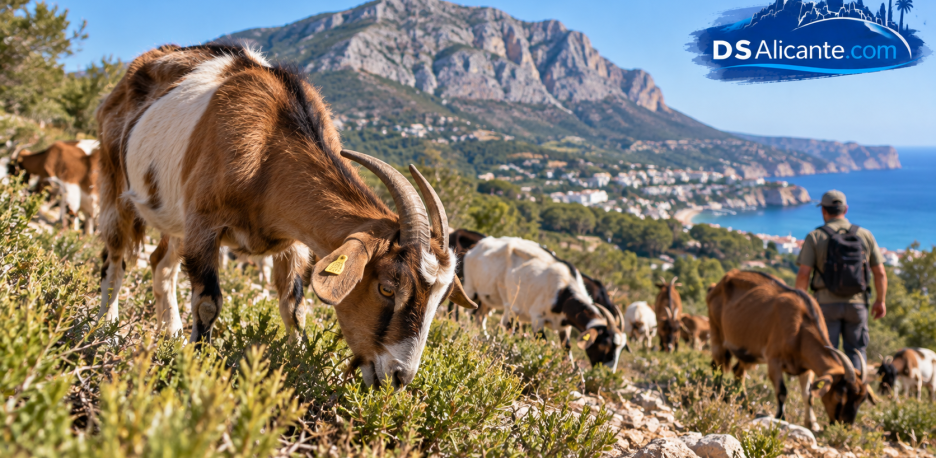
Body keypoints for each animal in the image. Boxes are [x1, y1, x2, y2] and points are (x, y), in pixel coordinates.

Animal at [94, 44, 475, 389]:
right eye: (386, 288)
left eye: (440, 300)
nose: (399, 378)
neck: (267, 148)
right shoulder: (203, 224)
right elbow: (208, 303)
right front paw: (198, 365)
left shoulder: (292, 242)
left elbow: (294, 308)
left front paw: (299, 364)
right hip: (115, 182)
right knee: (115, 259)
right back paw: (107, 330)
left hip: (175, 220)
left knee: (161, 264)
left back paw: (170, 331)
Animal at [462, 236, 627, 370]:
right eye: (604, 344)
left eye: (620, 349)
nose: (607, 371)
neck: (562, 292)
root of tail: (476, 247)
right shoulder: (537, 318)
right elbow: (543, 343)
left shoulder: (564, 325)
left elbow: (567, 347)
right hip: (470, 289)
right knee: (468, 313)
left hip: (489, 299)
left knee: (480, 317)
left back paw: (484, 336)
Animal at [708, 270, 876, 431]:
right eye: (840, 394)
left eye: (862, 399)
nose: (845, 426)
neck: (800, 327)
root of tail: (716, 285)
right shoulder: (774, 360)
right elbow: (782, 391)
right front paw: (780, 417)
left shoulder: (806, 367)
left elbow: (808, 395)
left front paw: (812, 423)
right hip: (717, 333)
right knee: (718, 367)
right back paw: (715, 396)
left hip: (747, 352)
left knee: (738, 373)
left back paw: (746, 406)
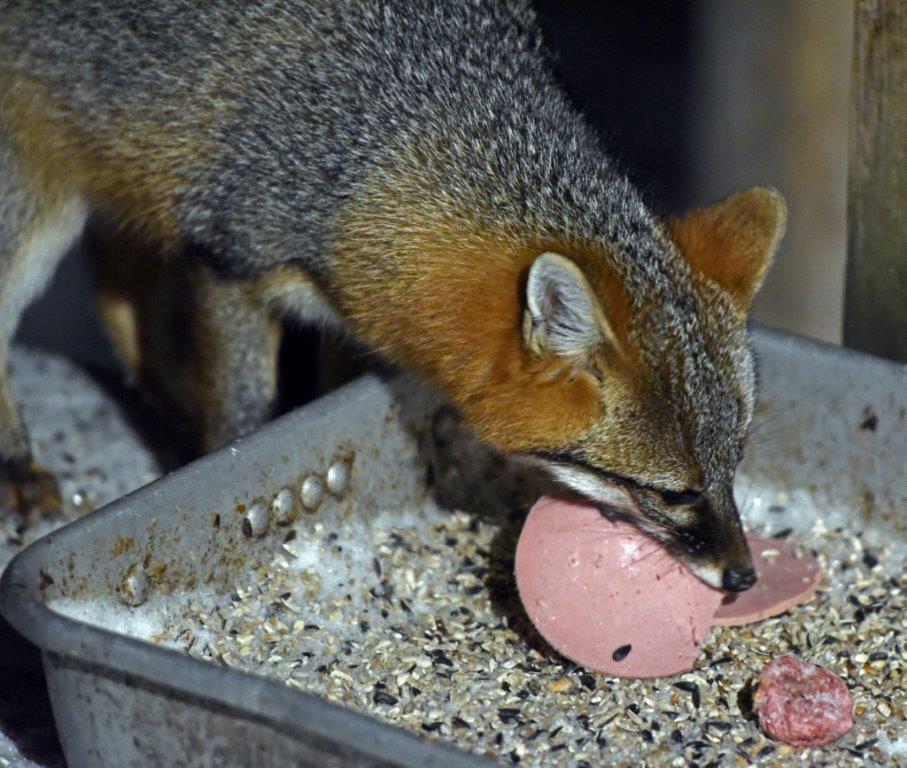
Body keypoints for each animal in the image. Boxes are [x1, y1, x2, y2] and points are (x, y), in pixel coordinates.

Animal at [0, 0, 785, 592]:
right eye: (673, 492)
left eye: (735, 461)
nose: (744, 576)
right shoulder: (230, 262)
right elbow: (242, 416)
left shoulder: (340, 312)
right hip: (34, 209)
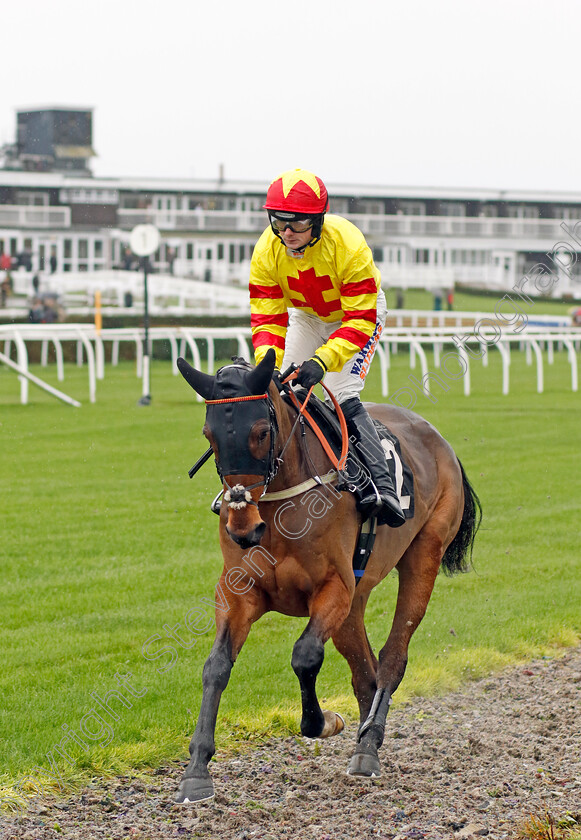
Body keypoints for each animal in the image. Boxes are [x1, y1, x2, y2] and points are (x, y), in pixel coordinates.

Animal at [173, 350, 480, 808]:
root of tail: (437, 438)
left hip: (423, 555)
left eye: (261, 432)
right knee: (365, 674)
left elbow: (304, 656)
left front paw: (324, 721)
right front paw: (196, 770)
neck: (280, 509)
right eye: (209, 435)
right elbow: (216, 667)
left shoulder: (333, 589)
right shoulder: (238, 593)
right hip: (355, 603)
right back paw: (368, 741)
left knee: (391, 659)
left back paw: (367, 746)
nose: (242, 528)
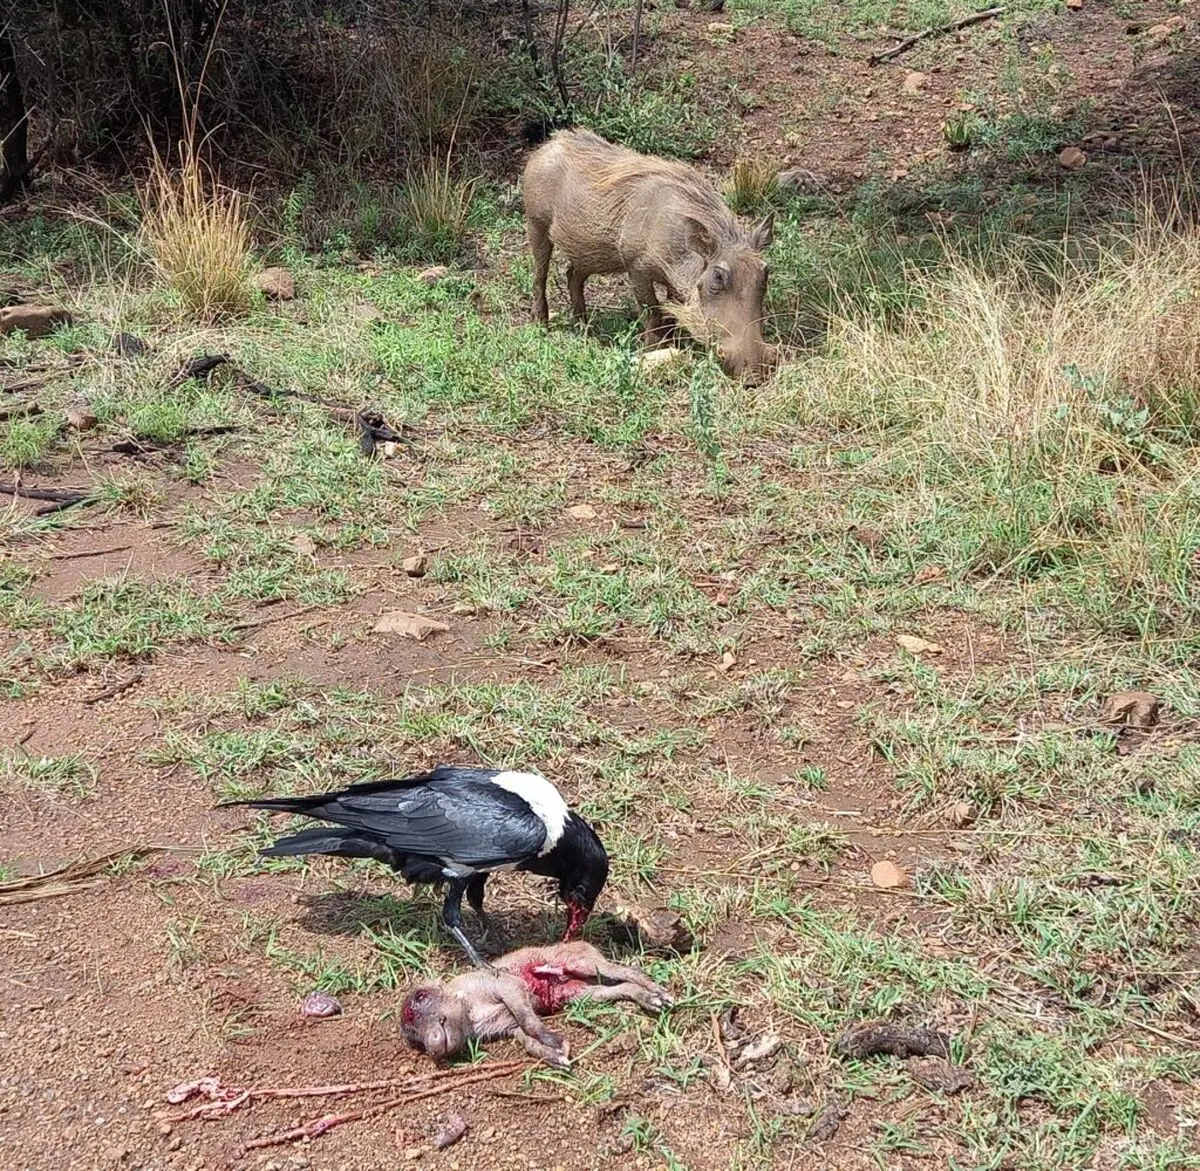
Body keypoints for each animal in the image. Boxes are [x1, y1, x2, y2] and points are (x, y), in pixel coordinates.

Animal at [399, 941, 673, 1068]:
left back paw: (661, 994)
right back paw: (651, 1000)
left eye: (420, 997)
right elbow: (528, 1040)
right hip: (578, 992)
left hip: (582, 961)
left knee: (628, 971)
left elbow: (528, 1020)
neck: (470, 1013)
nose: (433, 1049)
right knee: (620, 987)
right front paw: (557, 1057)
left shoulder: (503, 986)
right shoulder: (508, 1027)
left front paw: (557, 1043)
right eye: (413, 1035)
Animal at [523, 128, 777, 383]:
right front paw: (652, 350)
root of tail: (549, 143)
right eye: (717, 277)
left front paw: (673, 344)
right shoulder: (636, 269)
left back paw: (584, 327)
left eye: (765, 273)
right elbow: (653, 311)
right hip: (537, 225)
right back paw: (541, 323)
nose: (754, 375)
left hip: (591, 253)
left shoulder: (675, 280)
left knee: (573, 275)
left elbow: (672, 314)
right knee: (540, 274)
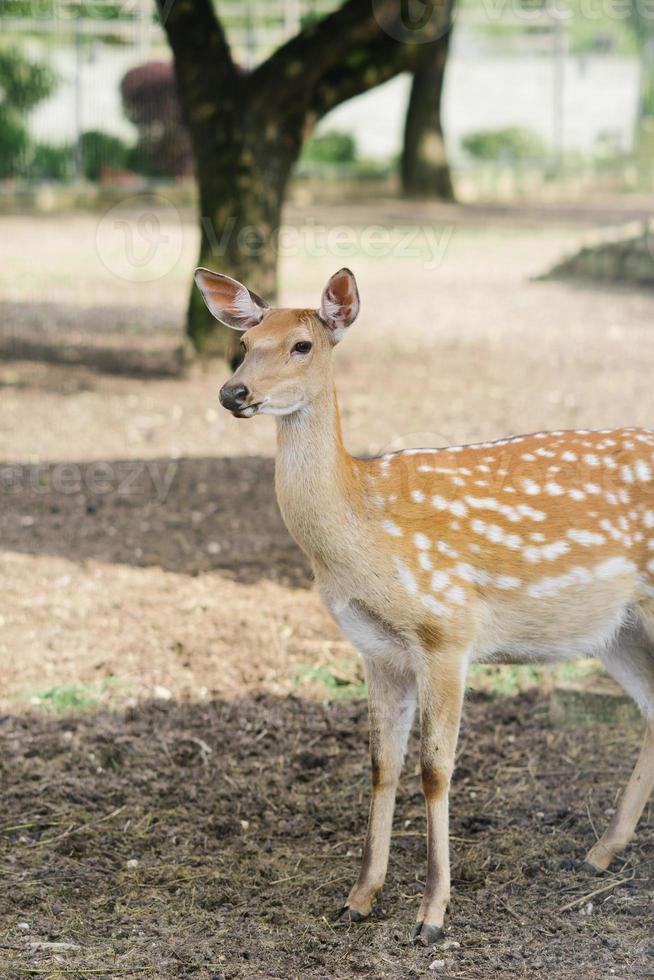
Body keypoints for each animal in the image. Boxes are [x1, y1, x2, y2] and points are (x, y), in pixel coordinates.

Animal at [196, 266, 654, 940]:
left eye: (302, 345)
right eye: (246, 343)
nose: (234, 392)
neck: (362, 534)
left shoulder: (447, 631)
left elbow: (435, 770)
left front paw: (432, 913)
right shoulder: (376, 650)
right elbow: (381, 764)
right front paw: (360, 896)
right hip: (616, 629)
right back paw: (599, 853)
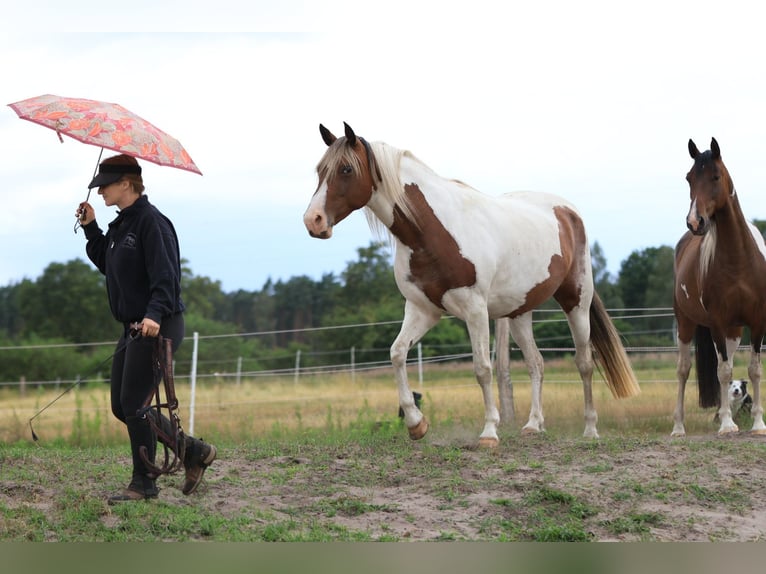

What the exercise asks: Could you transcribe exactly the lines from the start of the records through the line containing "nose: (242, 528)", both ends included, leaving the pictures out?

Answer for this exercise:
Body keypoints for each animal in the image. Boxes are [x1, y1, x2, y2] and points are (x, y), in pixel coordinates.

Animal at [94, 44, 475, 389]:
right eye: (386, 288)
left eye: (440, 300)
nose: (399, 378)
neck: (267, 148)
right shoulder: (203, 224)
right elbow: (208, 303)
right front paw: (198, 365)
left shoulder: (292, 242)
left elbow: (294, 308)
left front paw: (299, 364)
right hip: (115, 182)
right knee: (115, 259)
right back paw: (107, 330)
left hip: (175, 220)
left knee: (161, 264)
left back paw: (170, 331)
Animal at [462, 236, 627, 370]:
right eye: (604, 344)
left eye: (620, 349)
nose: (607, 371)
neck: (562, 292)
root of tail: (476, 247)
right shoulder: (537, 318)
right elbow: (543, 343)
left shoulder: (564, 325)
left elbow: (567, 347)
right hip: (470, 289)
right knee: (468, 313)
left hip: (489, 299)
left knee: (480, 317)
left back paw: (484, 336)
Animal at [708, 270, 876, 431]:
right eye: (840, 394)
left eye: (862, 399)
nose: (845, 426)
neck: (800, 327)
root of tail: (716, 285)
right shoulder: (774, 360)
right elbow: (782, 391)
right front paw: (780, 417)
left shoulder: (806, 367)
left elbow: (808, 395)
left front paw: (812, 423)
right hip: (717, 333)
right knee: (718, 367)
right back paw: (715, 396)
left hip: (747, 352)
left knee: (738, 373)
left back paw: (746, 406)
Body keypoints for each animal in the image. Boxes are [x1, y1, x2, y2] and points are (x, y), in pixel coordinates.

Animal at [0, 0, 785, 592]:
right eye: (673, 492)
left eye: (735, 461)
nose: (744, 576)
right shoulder: (230, 262)
right elbow: (242, 416)
left shoulder: (340, 312)
right hip: (34, 209)
Body keypoints for each animal in the image. Boxes are [x1, y1, x2, y2] and points are (x, y), in pixel coordinates.

Animal at [173, 350, 480, 808]:
root of tail: (437, 438)
left hip: (423, 555)
left eye: (261, 432)
right knee: (365, 674)
left elbow: (304, 656)
left front paw: (324, 721)
right front paw: (196, 770)
neck: (280, 509)
right eye: (209, 435)
right elbow: (216, 667)
left shoulder: (333, 589)
right shoulder: (238, 593)
right hip: (355, 603)
right back paw: (368, 741)
left knee: (391, 659)
left back paw: (367, 746)
nose: (242, 528)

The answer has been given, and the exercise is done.